• **ASSIGNMENT**
Quote exactly and only this range of lines in the data below: the line that holds "les and Models" to the line that holds "UK: BeStreamWise opens kiosk in London’s", both included.

• **DATASET EXTRACT**
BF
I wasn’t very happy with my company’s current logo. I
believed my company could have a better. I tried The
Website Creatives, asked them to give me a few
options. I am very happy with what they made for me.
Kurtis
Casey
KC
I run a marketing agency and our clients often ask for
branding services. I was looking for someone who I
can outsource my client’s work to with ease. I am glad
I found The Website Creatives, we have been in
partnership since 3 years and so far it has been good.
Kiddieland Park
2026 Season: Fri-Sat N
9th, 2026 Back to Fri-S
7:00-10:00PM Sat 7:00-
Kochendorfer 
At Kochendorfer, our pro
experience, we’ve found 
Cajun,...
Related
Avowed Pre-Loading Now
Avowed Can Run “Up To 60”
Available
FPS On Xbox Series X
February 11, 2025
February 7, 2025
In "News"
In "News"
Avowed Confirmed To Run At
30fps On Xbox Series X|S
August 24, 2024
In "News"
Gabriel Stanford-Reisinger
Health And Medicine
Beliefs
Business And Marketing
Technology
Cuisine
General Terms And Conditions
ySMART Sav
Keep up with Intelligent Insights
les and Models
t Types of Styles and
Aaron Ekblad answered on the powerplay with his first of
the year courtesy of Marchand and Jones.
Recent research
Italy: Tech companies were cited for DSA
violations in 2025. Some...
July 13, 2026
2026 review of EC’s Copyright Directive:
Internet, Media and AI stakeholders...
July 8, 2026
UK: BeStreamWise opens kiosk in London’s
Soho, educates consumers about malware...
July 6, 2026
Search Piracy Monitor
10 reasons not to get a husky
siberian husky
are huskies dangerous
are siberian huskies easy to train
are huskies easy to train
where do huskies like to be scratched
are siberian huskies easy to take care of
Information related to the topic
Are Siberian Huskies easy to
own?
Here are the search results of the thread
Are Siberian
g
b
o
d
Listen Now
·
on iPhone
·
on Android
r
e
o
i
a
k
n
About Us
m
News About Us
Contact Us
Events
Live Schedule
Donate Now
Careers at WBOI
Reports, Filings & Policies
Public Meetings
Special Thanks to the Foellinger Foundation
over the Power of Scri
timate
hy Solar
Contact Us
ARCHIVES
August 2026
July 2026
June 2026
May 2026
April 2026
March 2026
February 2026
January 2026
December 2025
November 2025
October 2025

• **ANSWER SPACE**
les and Models
t Types of Styles and
Aaron Ekblad answered on the powerplay with his first of
the year courtesy of Marchand and Jones.
Recent research
Italy: Tech companies were cited for DSA
violations in 2025. Some...
July 13, 2026
2026 review of EC’s Copyright Directive:
Internet, Media and AI stakeholders...
July 8, 2026
UK: BeStreamWise opens kiosk in London’s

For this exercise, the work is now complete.